PPTP stopped working on PIX 515

dadams · ‎06-06-2002

We have had PPTP working for several months on a PIX 515 pair up until last Wednesday. Since that time no one has been able to connect via PPTP. Cisco VPN 3.x clients are working OK. As far as I can see, no changes have been made to the PIX config in the last few months that would cause this.
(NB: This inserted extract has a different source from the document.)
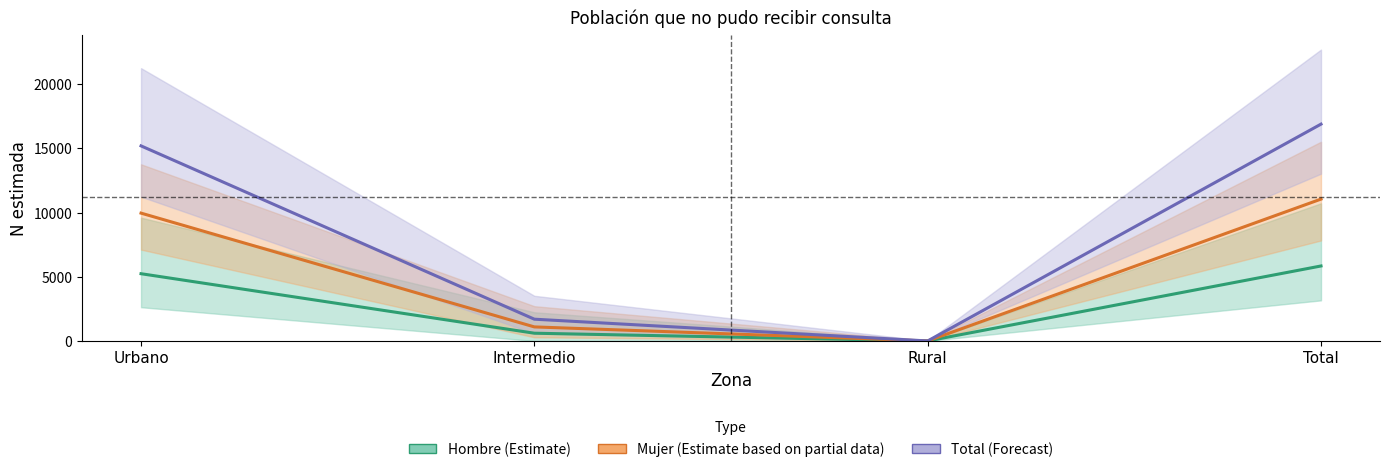

What position from the left is Rural?

3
Our PPTP config is below:

ip local pool pptppool 10.0.253.1-10.0.253.254

sysopt connection permit-pptp

vpdn group 1 accept dialin pptp

vpdn group 1 ppp authentication pap

vpdn group 1 ppp authentication chap

vpdn group 1 ppp authentication mschap

vpdn group 1 ppp encryption mppe 40

vpdn group 1 client configuration address local pptppool

vpdn group 1 client configuration wins x.x.x.x y.y.y.y

vpdn group 1 pptp echo 60

vpdn group 1 client authentication local

vpdn username aaaa password ****

vpdn username DOMAIN1\aaaa password ****

vpdn enable outside

vijkrish · ‎06-10-2002

Try enabling debugs as described in :

http://www.cisco.com/warp/customer/110/pptppix.html

and see / compare where things are failing with your setup.

dadams · ‎06-10-2002

We did enable debugs but were unable to see anything when monitoring a telnet session. We finally did a failover to our secondary, re-booted the primary, then did a fail back to the primary; after this, PPTP worked fine on the primary. What would cause the PIX to stop passing PPTP? No changes were made to the config.

vijkrish · ‎06-12-2002

SSH, PPTP debugs only show up on serial console. Unsure why it did not work until you had to do a failover. If you can reproduce this, then contact TAC.